#### Supplied entries

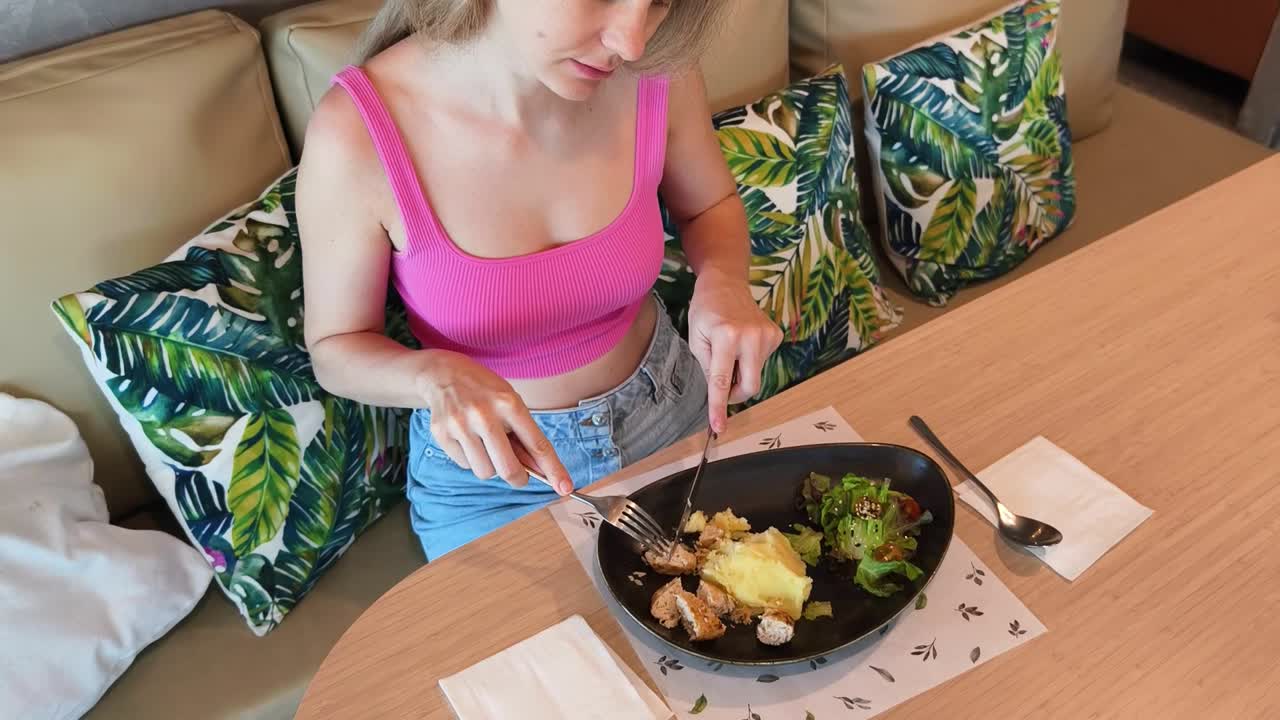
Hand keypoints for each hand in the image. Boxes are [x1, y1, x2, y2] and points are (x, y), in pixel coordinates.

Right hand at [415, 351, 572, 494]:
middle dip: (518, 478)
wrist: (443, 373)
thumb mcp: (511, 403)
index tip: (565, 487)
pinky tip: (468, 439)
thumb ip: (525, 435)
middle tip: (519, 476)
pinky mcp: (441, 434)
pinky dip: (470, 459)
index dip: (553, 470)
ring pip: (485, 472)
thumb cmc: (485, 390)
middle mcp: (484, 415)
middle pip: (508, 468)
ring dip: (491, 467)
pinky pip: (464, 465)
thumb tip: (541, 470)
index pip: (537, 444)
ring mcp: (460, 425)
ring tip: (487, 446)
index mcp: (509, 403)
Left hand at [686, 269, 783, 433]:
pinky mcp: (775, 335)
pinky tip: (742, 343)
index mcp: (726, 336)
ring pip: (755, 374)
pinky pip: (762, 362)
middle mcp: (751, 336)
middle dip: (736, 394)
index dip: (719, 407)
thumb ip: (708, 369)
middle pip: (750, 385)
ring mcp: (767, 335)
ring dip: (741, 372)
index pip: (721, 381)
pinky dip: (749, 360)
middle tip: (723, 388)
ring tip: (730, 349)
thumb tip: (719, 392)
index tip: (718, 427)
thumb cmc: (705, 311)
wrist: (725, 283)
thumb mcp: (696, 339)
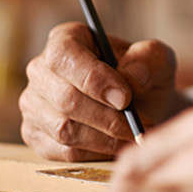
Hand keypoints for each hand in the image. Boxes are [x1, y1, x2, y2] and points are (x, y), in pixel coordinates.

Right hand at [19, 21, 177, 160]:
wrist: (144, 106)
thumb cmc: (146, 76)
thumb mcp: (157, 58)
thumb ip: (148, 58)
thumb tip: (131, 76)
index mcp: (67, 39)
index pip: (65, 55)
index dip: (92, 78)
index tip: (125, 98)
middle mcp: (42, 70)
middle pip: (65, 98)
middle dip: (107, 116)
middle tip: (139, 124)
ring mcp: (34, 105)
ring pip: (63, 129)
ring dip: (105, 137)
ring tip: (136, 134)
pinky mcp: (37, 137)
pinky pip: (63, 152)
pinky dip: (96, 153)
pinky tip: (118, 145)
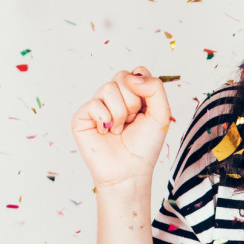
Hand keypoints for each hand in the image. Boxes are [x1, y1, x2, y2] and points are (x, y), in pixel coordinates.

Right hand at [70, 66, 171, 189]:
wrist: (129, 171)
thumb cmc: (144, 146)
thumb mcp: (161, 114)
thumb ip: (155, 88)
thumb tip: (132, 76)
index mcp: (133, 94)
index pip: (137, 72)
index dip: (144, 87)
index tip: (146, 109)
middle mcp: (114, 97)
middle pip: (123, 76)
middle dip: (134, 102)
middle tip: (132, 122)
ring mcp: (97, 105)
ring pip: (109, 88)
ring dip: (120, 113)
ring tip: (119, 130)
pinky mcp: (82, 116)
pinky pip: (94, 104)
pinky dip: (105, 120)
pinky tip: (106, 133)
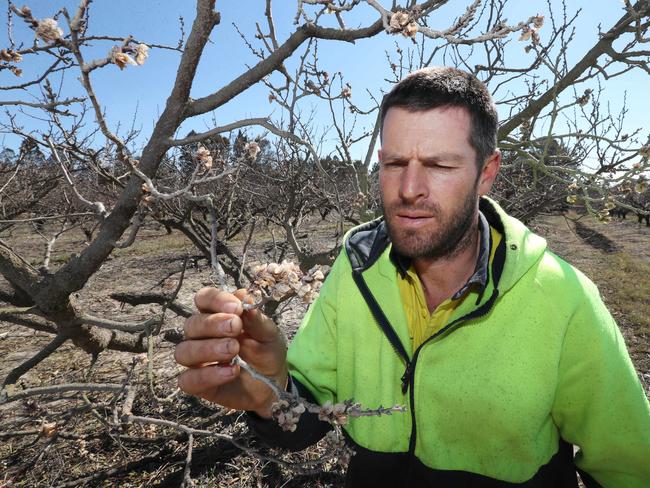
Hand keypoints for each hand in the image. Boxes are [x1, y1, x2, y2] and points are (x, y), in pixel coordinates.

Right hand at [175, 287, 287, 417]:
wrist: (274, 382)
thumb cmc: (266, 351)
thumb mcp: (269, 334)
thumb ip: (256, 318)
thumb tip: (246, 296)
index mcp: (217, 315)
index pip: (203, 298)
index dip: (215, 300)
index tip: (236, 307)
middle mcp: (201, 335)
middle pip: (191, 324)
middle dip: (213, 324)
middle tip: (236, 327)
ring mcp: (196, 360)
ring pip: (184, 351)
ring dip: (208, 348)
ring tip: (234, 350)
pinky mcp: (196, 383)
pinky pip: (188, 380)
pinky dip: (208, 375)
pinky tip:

########

◆ **Directions for this task**:
Provide an exact copy of only the lines from the beginning of the entries through the line containing "ring dip: (120, 113)", both ends included, with no pictures.

◆ **Answer box**:
Hand keypoints for each hand in the image. Boxes are [x1, y1, x2, y2] and points are (x, y), in pixel coordinates.

Right hand at [415, 351, 572, 494]:
middle dip: (518, 478)
wrist: (443, 373)
thumb mcp: (511, 403)
index tip: (565, 487)
pinky tip: (468, 439)
thumb ip: (525, 435)
middle tip: (519, 476)
pinky mcp: (441, 434)
pinky dip: (470, 459)
index dip: (553, 470)
ring pip: (485, 472)
thumb cmc: (485, 390)
middle mcp: (484, 415)
middle pip: (508, 468)
ring dip: (491, 467)
pinky pip: (464, 465)
thumb tip: (541, 470)
index pip: (537, 444)
ring mcp: (460, 425)
ring tip: (487, 446)
index mcp: (509, 403)
Left hand at [686, 269, 783, 433]:
pinky mcp: (775, 335)
pinky tip: (742, 343)
index mcp: (726, 336)
ring pip: (755, 374)
pinky pip: (762, 362)
middle mcp: (751, 336)
middle dip: (736, 394)
index dip: (719, 407)
thumb ip: (708, 369)
middle pip: (750, 385)
ring mcp: (767, 335)
ring dip: (741, 372)
index pip: (721, 381)
pinky dip: (749, 360)
middle tip: (723, 388)
ring tip: (730, 349)
thumb tip: (719, 392)
index tip: (718, 427)
thumb cmc: (705, 311)
wrist: (725, 283)
thumb mcp: (696, 339)
Hand keypoints for each hand in the image. Boxes are [x1, y1, x2, y2] and points are (x, y), in pixel coordinates.

Right hand at [19, 21, 177, 160]:
wrist: (144, 106)
thumb cmc: (146, 76)
thumb mcp: (157, 58)
thumb ip: (148, 58)
thumb tip: (131, 76)
index mcp: (67, 39)
index pip: (65, 55)
index dip: (92, 78)
index tip: (125, 98)
middle mcp: (42, 70)
middle pip: (65, 98)
middle dip: (107, 116)
middle tip: (139, 124)
ring mcp: (34, 105)
ring pip: (63, 129)
ring dip: (105, 137)
ring tip: (136, 134)
pinky mcp: (37, 137)
pinky pip: (63, 152)
pinky dip: (96, 153)
pinky tip: (118, 145)
Hand keypoints for each hand in the image. Boxes are [x1, y1, x2, y2] and points are (x, y), in pixel coordinates.

Right hand at [70, 66, 171, 189]:
wrist: (129, 171)
thumb cmc: (144, 146)
thumb mcp: (161, 114)
thumb ip: (155, 88)
thumb tip: (132, 76)
index mcp: (133, 94)
index pip: (137, 72)
index dip: (144, 87)
index tip: (146, 109)
middle mcp: (114, 97)
middle pip: (123, 76)
middle dip: (134, 102)
middle tip: (132, 122)
ring mcp: (97, 105)
ring pip: (109, 88)
ring dip: (120, 113)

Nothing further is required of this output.